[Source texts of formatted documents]

-------------------------

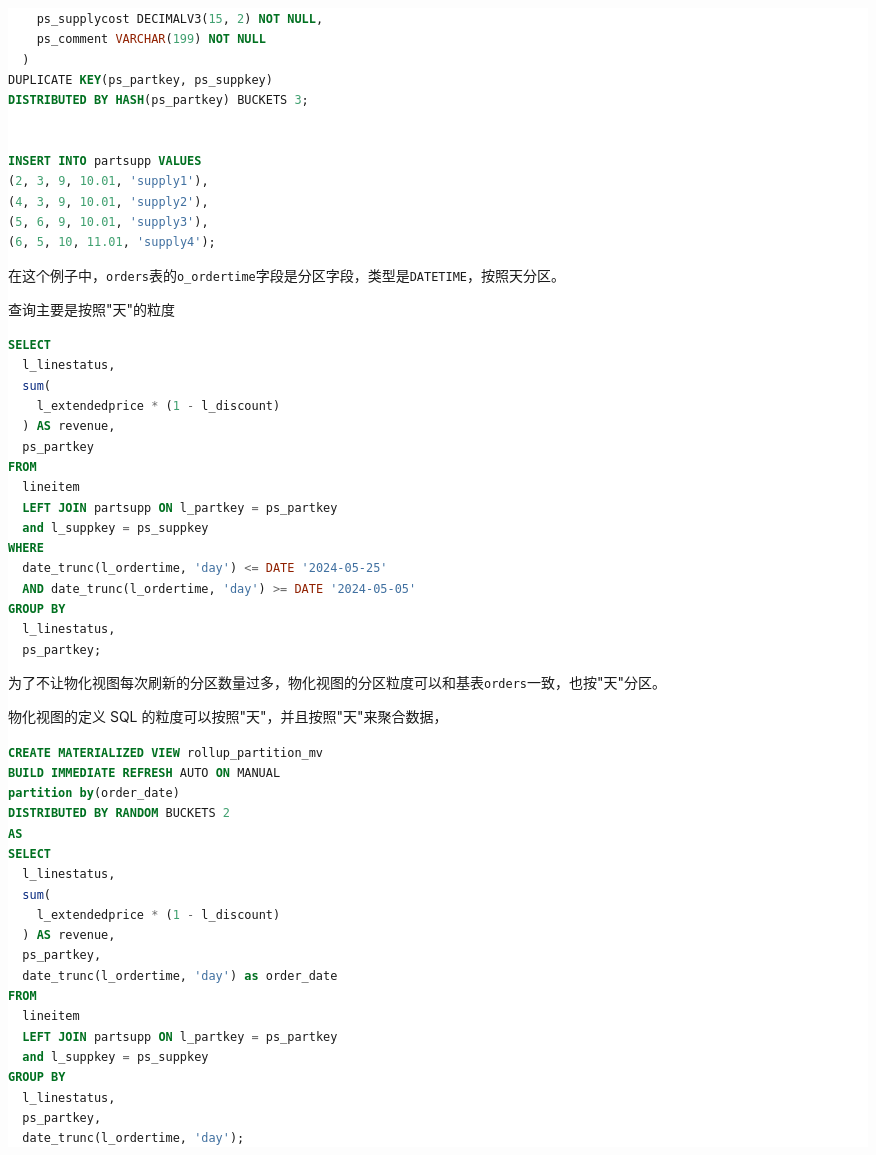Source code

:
 ```sql
    ps_supplycost DECIMALV3(15, 2) NOT NULL, 
    ps_comment VARCHAR(199) NOT NULL
  )
DUPLICATE KEY(ps_partkey, ps_suppkey)
DISTRIBUTED BY HASH(ps_partkey) BUCKETS 3;


INSERT INTO partsupp VALUES     
(2, 3, 9, 10.01, 'supply1'),     
(4, 3, 9, 10.01, 'supply2'),     
(5, 6, 9, 10.01, 'supply3'),     
(6, 5, 10, 11.01, 'supply4');
```

在这个例子中，`orders`表的`o_ordertime`字段是分区字段，类型是`DATETIME`，按照天分区。

查询主要是按照"天"的粒度

```sql
SELECT 
  l_linestatus, 
  sum(
    l_extendedprice * (1 - l_discount)
  ) AS revenue, 
  ps_partkey 
FROM 
  lineitem 
  LEFT JOIN partsupp ON l_partkey = ps_partkey 
  and l_suppkey = ps_suppkey 
WHERE 
  date_trunc(l_ordertime, 'day') <= DATE '2024-05-25' 
  AND date_trunc(l_ordertime, 'day') >= DATE '2024-05-05' 
GROUP BY 
  l_linestatus, 
  ps_partkey;
```

为了不让物化视图每次刷新的分区数量过多，物化视图的分区粒度可以和基表`orders`一致，也按"天"分区。

物化视图的定义 SQL 的粒度可以按照"天"，并且按照"天"来聚合数据，

```sql
CREATE MATERIALIZED VIEW rollup_partition_mv 
BUILD IMMEDIATE REFRESH AUTO ON MANUAL 
partition by(order_date) 
DISTRIBUTED BY RANDOM BUCKETS 2 
AS 
SELECT 
  l_linestatus, 
  sum(
    l_extendedprice * (1 - l_discount)
  ) AS revenue, 
  ps_partkey, 
  date_trunc(l_ordertime, 'day') as order_date 
FROM 
  lineitem 
  LEFT JOIN partsupp ON l_partkey = ps_partkey 
  and l_suppkey = ps_suppkey 
GROUP BY 
  l_linestatus, 
  ps_partkey, 
  date_trunc(l_ordertime, 'day');
```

-------------------------

Nothing but a number, please, for how many lines of the data hold "BUCKETS".

2